Masa Jabatan Legislatif
Despan Heryansyah  ;   Mahasiswa Program Doktor Fakultas Hukum UII Yogyakarta;  Peneliti Pada Pusat Studi Hukum Konstitusi (PSHK)
                                                         KOMPAS, 13 April 2018



                                                           
Pembatasan masa jabatan presiden, gubernur, bupati/wali kota, yang masing-masing selama lima tahun untuk dua kali masa jabatan, dan kepala desa selama enam tahun untuk tiga kali masa jabatan, tidak lepas dari sejarah otoritarianisme masa lalu.

Jabatan yang tak terbatas tidak saja melanggar hak orang lain untuk mendapatkan kesempatan “dipilih”, juga selalu melahirkan kesewenang-wenangan.
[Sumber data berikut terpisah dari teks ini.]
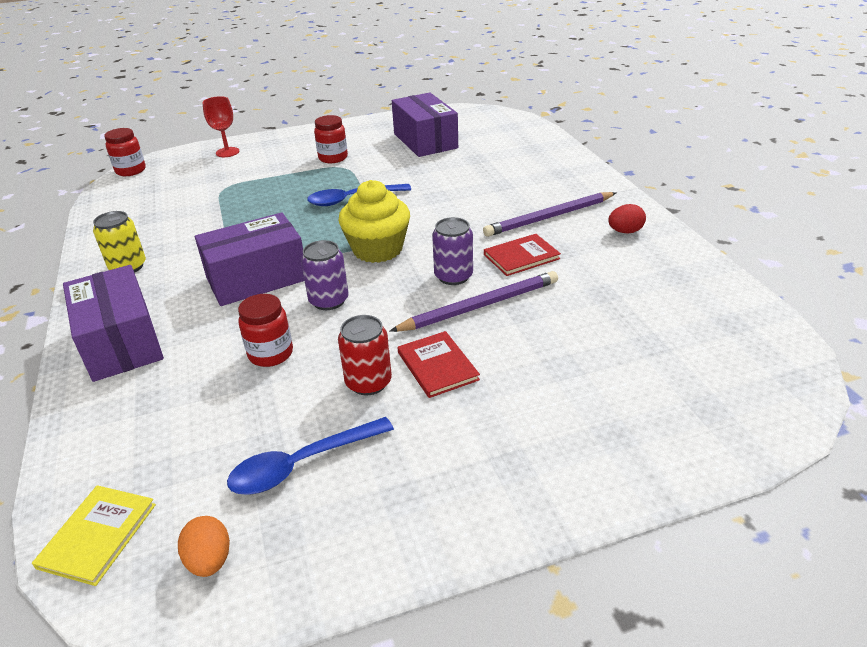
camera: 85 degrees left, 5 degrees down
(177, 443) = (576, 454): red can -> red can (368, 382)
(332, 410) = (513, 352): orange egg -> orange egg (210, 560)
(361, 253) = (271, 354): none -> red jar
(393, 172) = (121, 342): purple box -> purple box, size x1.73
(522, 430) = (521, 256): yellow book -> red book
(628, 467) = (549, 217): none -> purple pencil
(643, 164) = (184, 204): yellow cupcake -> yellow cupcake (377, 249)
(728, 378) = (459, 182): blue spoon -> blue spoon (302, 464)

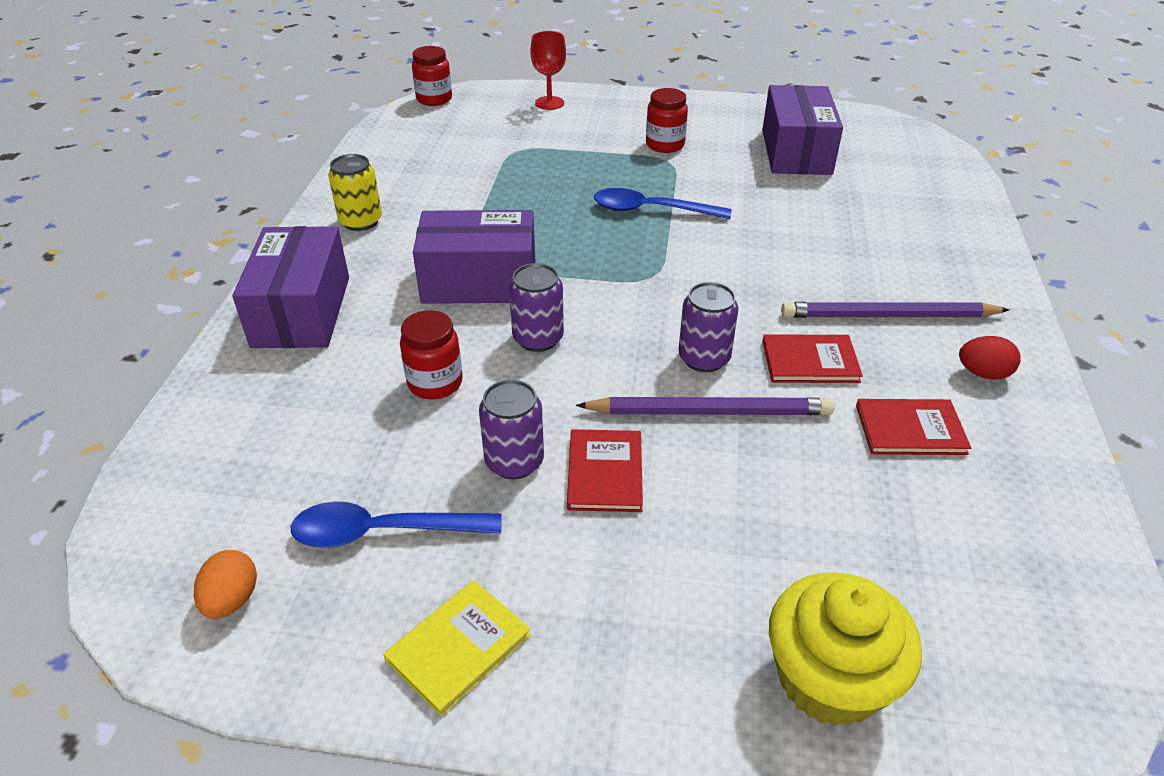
camera: 25 degrees right, 5 degrees up
(97, 535) = (155, 523): yellow book -> yellow book (458, 647)
(368, 382) = (514, 461): red can -> purple can
(377, 249) = (636, 289): yellow cupcake -> yellow cupcake (829, 679)
(607, 275) = (910, 429): none -> red book

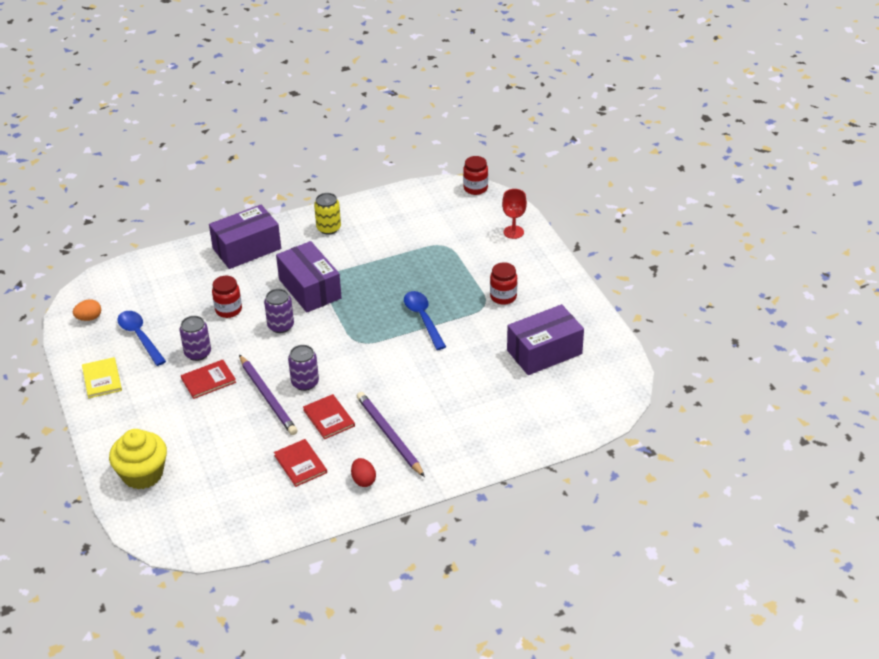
camera: 60 degrees right, 0 degrees up
(458, 647) = (102, 379): yellow book -> yellow book turned 60 degrees clockwise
Adagium klasik yang menyatakan bahwa kekuasaan cenderung korup, tetapi kekuasaan yang absolut pasti disalahgunakan (Lord Acton, 1834-1902) belum terbantahkan. Bahkan, pembatasan masa jabatan itulah yang jadi titik sentral amandemen UUD 1945.

Namun, entah apa yang terjadi, semangat pembatasan masa jabatan yang dilakukan dalam amandemen konstitusi danUU setelahnya hanya terfokus pada lembaga eksekutif, sedangkan legislatif hampir tidak tersentuh sama sekali. Justru kini bandul kekuasaan bergeser ke arah lembaga legislatif yang lebih familiar dengan istilah legislative heavy.
Pertama, kewenangan membentuk UU, termasuk APBN. Meskipun dalam praktiknya masih bergantung pada tenaga ahli dan inisiatif pemerintah, tetapi konstitusi sudah menjamin bahwa kewenangan membentuk UU adalah milik legislatif.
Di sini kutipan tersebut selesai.